Em grande parte das vezes, quando algum desses irmãos separados
se converte ao catolicismo, isso acontece pela ação
de Maria. Conhecemos inúmeros exemplos de como, de repente,
essa presença materna se impõe e conquista, de forma
irresistível, os corações.
A importância de Maria tem sido reconhecida especialmente pelos
grupos protestantes de tradição mais antiga, que ainda
trazem a memória de um tempo em que esse antagonismo não
existia, e Maria era amada e honrada também entre eles. Buscando
corrigir essa falha, um grupo de teólogos luteranos da Alemanha
Oriental publicou, na revista "Spiritus Domini" o chamado
"Manifesto de Dresden", em maio de 1982. Vale a pena reproduzir
aqui alguns trechos desse Manifesto, para que saibamos como o amor
materno de Maria já tem agido entre os protestantes:
"Em Lourdes, em Fátima e em outros santuários marianos,
a crítica imparcial se encontra diante de fatos sobrenaturais
que têm relação direta com a Virgem Maria, seja
mediante as aparições, seja por causa das graças
milagrosas alcançadas por sua intercessão. Esses fatos
são tais que desafiam toda a explicação natural.

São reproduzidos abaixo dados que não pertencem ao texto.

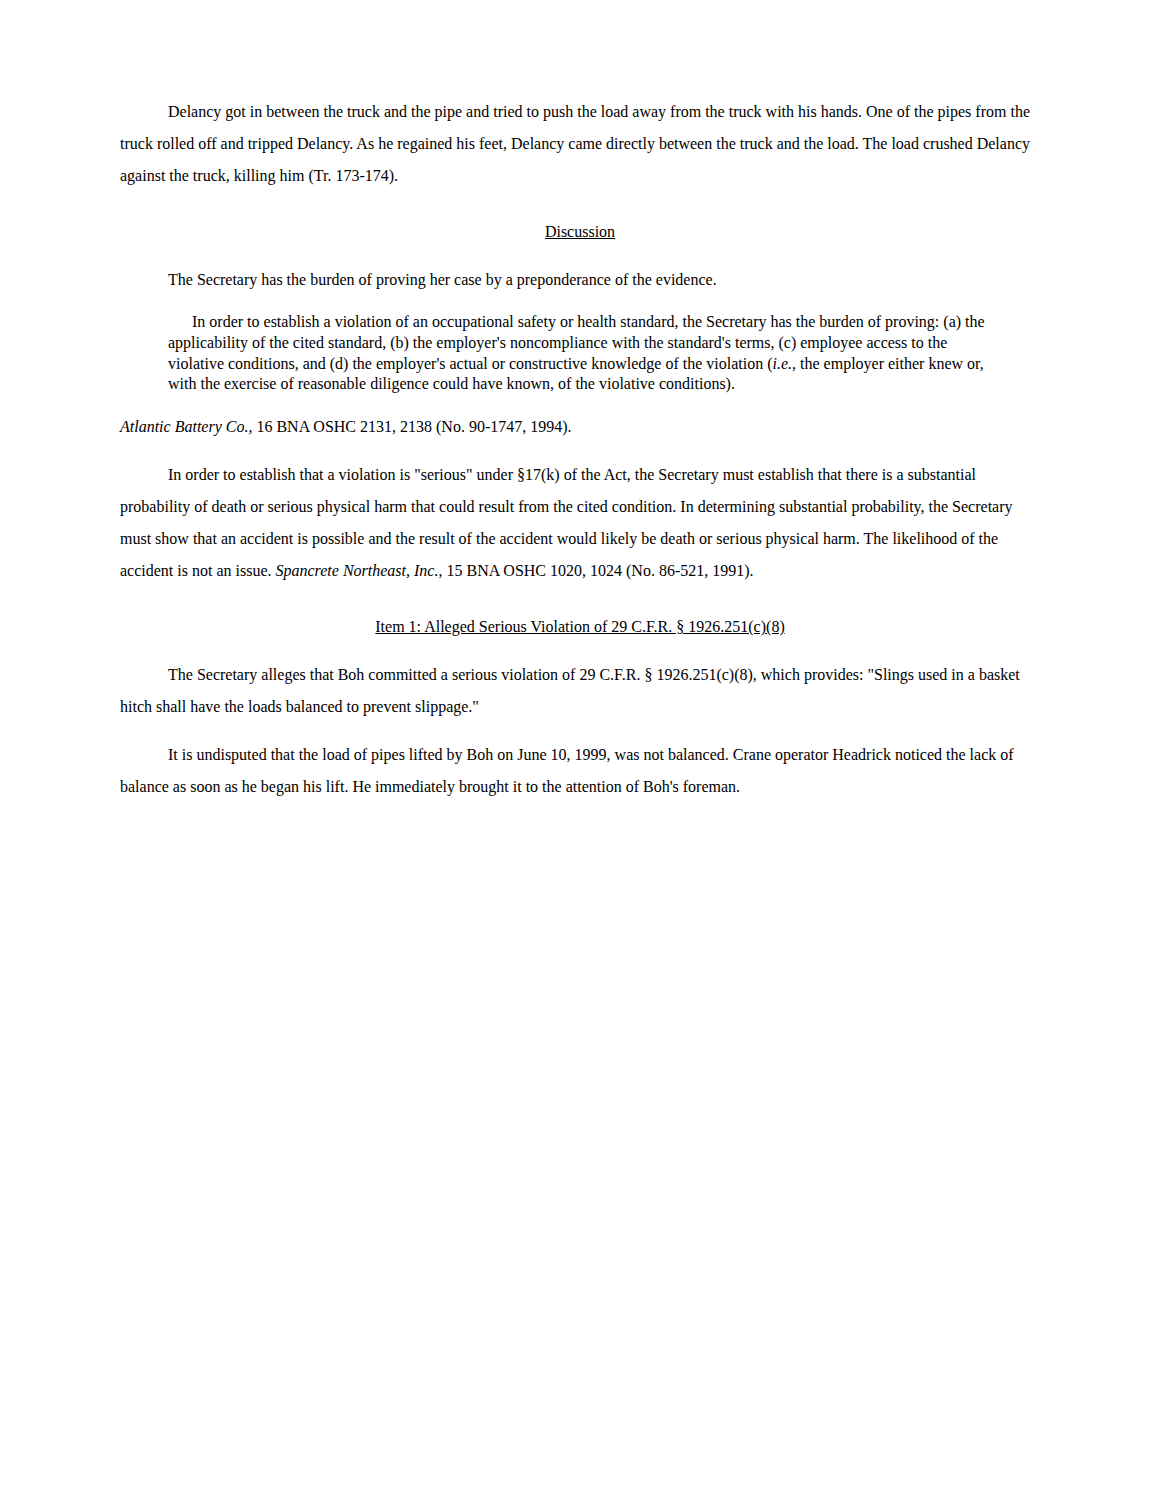Delancy got in between the truck and the pipe and tried to push the load away from the truck with his hands. One of the pipes from the truck rolled off and tripped Delancy. As he regained his feet, Delancy came directly between the truck and the load. The load crushed Delancy against the truck, killing him (Tr. 173-174).
Discussion
The Secretary has the burden of proving her case by a preponderance of the evidence.
In order to establish a violation of an occupational safety or health standard, the Secretary has the burden of proving: (a) the applicability of the cited standard, (b) the employer's noncompliance with the standard's terms, (c) employee access to the violative conditions, and (d) the employer's actual or constructive knowledge of the violation (i.e., the employer either knew or, with the exercise of reasonable diligence could have known, of the violative conditions).
Atlantic Battery Co., 16 BNA OSHC 2131, 2138 (No. 90-1747, 1994).
In order to establish that a violation is "serious" under §17(k) of the Act, the Secretary must establish that there is a substantial probability of death or serious physical harm that could result from the cited condition. In determining substantial probability, the Secretary must show that an accident is possible and the result of the accident would likely be death or serious physical harm. The likelihood of the accident is not an issue. Spancrete Northeast, Inc., 15 BNA OSHC 1020, 1024 (No. 86-521, 1991).
Item 1: Alleged Serious Violation of 29 C.F.R. § 1926.251(c)(8)
The Secretary alleges that Boh committed a serious violation of 29 C.F.R. § 1926.251(c)(8), which provides: "Slings used in a basket hitch shall have the loads balanced to prevent slippage."
It is undisputed that the load of pipes lifted by Boh on June 10, 1999, was not balanced. Crane operator Headrick noticed the lack of balance as soon as he began his lift. He immediately brought it to the attention of Boh's foreman.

"Sabemos, ou deveríamos saber, que as curas de Lourdes
e Fátima são examinadas com elevado rigor científico,
por médicos católicos e não-católicos.
Conhecemos a praxe da Igreja Católica, que deixa transcorrer
vários anos antes de declarar milagrosa alguma cura. Até
hoje, 1.200 curas ocorridas em Lourdes foram consideradas, pelos médicos,
como cientificamente inexplicáveis. Todavia, a Igreja Católica
só declarou milagrosas 44 delas. Nos últimos 30 anos,
11.000 médicos passaram por Lourdes. Todos os médicos,
qualquer quer seja a sua religião ou posição
científica, têm livre acesso ao 'Bureau des Constatations
Medicales'. Por conseguinte, uma cura milagrosa é cercada das
maiores garantias possíveis.
"Qual é, pois, o sentido profundo desses milagres, no
plano de Deus? Bem, parece que Deus quer dar uma resposta irrefutável
à incredulidade dos nossos dias. Como poderá um incrédulo
continuar a viver tranqüilamente em sua incredulidade, diante
de tais fatos? E também nós, cristãos-evangélicos,
poderemos ainda, em virtude de preconceitos, passar ao lado desses
fatos sem nos aplicarmos a um atento exame? Pode um cristão
evangélico ter o direito de ignorar tais realidades, pelo fato
de se apresentarem na Igreja Católica, e não na sua
comunidade religiosa? Tais fatos não deveriam, ao contrário,
levar-nos a restaurar a figura da Mãe de Deus na Igreja Evangélica?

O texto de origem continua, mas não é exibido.